▸ **Directions for this task**
Rename "Inloggen" to "Log in" throughout the records, and give every line again with nothing else changed.
####################
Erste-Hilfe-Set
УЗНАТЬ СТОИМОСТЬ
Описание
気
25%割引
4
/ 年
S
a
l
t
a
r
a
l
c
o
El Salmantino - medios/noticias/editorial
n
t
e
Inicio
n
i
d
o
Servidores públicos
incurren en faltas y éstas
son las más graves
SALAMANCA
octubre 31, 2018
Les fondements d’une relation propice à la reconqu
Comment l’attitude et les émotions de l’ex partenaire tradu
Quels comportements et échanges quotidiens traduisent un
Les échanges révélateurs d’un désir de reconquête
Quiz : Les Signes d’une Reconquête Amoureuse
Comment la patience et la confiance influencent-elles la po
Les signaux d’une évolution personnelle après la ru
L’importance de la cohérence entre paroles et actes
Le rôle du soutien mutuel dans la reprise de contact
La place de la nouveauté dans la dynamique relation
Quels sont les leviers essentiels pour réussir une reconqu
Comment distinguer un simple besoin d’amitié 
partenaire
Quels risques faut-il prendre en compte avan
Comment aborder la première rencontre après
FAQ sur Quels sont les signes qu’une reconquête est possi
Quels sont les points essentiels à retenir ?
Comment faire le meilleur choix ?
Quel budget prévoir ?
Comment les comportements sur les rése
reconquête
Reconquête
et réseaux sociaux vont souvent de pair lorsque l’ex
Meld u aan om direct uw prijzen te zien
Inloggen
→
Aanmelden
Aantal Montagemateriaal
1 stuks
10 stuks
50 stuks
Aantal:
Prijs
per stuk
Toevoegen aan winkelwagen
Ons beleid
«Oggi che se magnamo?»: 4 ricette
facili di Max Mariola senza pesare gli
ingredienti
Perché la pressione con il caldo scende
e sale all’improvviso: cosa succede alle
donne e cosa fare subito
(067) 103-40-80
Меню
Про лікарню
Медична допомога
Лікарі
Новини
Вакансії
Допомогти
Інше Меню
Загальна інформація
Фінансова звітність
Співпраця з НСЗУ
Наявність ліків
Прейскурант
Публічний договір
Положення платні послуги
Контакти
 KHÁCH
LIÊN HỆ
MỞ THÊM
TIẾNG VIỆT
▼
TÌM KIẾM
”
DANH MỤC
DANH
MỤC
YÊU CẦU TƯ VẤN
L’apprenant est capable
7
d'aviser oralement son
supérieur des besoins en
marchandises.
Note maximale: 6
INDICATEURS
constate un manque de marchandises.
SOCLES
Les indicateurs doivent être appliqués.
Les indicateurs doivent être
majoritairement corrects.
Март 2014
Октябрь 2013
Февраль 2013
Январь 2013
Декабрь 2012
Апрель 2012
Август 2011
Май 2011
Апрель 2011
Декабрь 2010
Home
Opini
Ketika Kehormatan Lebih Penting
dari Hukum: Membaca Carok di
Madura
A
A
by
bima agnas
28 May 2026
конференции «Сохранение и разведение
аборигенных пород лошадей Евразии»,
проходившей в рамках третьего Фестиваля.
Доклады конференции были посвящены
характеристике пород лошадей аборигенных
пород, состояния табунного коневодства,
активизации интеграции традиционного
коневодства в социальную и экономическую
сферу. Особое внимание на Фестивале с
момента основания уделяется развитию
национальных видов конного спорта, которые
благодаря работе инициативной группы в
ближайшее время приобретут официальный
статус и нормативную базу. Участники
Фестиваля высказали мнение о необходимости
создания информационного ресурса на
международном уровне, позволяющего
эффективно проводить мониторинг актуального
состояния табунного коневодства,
####################
▸ **Solution to the exercise**
Erste-Hilfe-Set
УЗНАТЬ СТОИМОСТЬ
Описание
気
25%割引
4
/ 年
S
a
l
t
a
r
a
l
c
o
El Salmantino - medios/noticias/editorial
n
t
e
Inicio
n
i
d
o
Servidores públicos
incurren en faltas y éstas
son las más graves
SALAMANCA
octubre 31, 2018
Les fondements d’une relation propice à la reconqu
Comment l’attitude et les émotions de l’ex partenaire tradu
Quels comportements et échanges quotidiens traduisent un
Les échanges révélateurs d’un désir de reconquête
Quiz : Les Signes d’une Reconquête Amoureuse
Comment la patience et la confiance influencent-elles la po
Les signaux d’une évolution personnelle après la ru
L’importance de la cohérence entre paroles et actes
Le rôle du soutien mutuel dans la reprise de contact
La place de la nouveauté dans la dynamique relation
Quels sont les leviers essentiels pour réussir une reconqu
Comment distinguer un simple besoin d’amitié 
partenaire
Quels risques faut-il prendre en compte avan
Comment aborder la première rencontre après
FAQ sur Quels sont les signes qu’une reconquête est possi
Quels sont les points essentiels à retenir ?
Comment faire le meilleur choix ?
Quel budget prévoir ?
Comment les comportements sur les rése
reconquête
Reconquête
et réseaux sociaux vont souvent de pair lorsque l’ex
Meld u aan om direct uw prijzen te zien
Log in
→
Aanmelden
Aantal Montagemateriaal
1 stuks
10 stuks
50 stuks
Aantal:
Prijs
per stuk
Toevoegen aan winkelwagen
Ons beleid
«Oggi che se magnamo?»: 4 ricette
facili di Max Mariola senza pesare gli
ingredienti
Perché la pressione con il caldo scende
e sale all’improvviso: cosa succede alle
donne e cosa fare subito
(067) 103-40-80
Меню
Про лікарню
Медична допомога
Лікарі
Новини
Вакансії
Допомогти
Інше Меню
Загальна інформація
Фінансова звітність
Співпраця з НСЗУ
Наявність ліків
Прейскурант
Публічний договір
Положення платні послуги
Контакти
 KHÁCH
LIÊN HỆ
MỞ THÊM
TIẾNG VIỆT
▼
TÌM KIẾM
”
DANH MỤC
DANH
MỤC
YÊU CẦU TƯ VẤN
L’apprenant est capable
7
d'aviser oralement son
supérieur des besoins en
marchandises.
Note maximale: 6
INDICATEURS
constate un manque de marchandises.
SOCLES
Les indicateurs doivent être appliqués.
Les indicateurs doivent être
majoritairement corrects.
Март 2014
Октябрь 2013
Февраль 2013
Январь 2013
Декабрь 2012
Апрель 2012
Август 2011
Май 2011
Апрель 2011
Декабрь 2010
Home
Opini
Ketika Kehormatan Lebih Penting
dari Hukum: Membaca Carok di
Madura
A
A
by
bima agnas
28 May 2026
конференции «Сохранение и разведение
аборигенных пород лошадей Евразии»,
проходившей в рамках третьего Фестиваля.
Доклады конференции были посвящены
характеристике пород лошадей аборигенных
пород, состояния табунного коневодства,
активизации интеграции традиционного
коневодства в социальную и экономическую
сферу. Особое внимание на Фестивале с
момента основания уделяется развитию
национальных видов конного спорта, которые
благодаря работе инициативной группы в
ближайшее время приобретут официальный
статус и нормативную базу. Участники
Фестиваля высказали мнение о необходимости
создания информационного ресурса на
международном уровне, позволяющего
эффективно проводить мониторинг актуального
состояния табунного коневодства,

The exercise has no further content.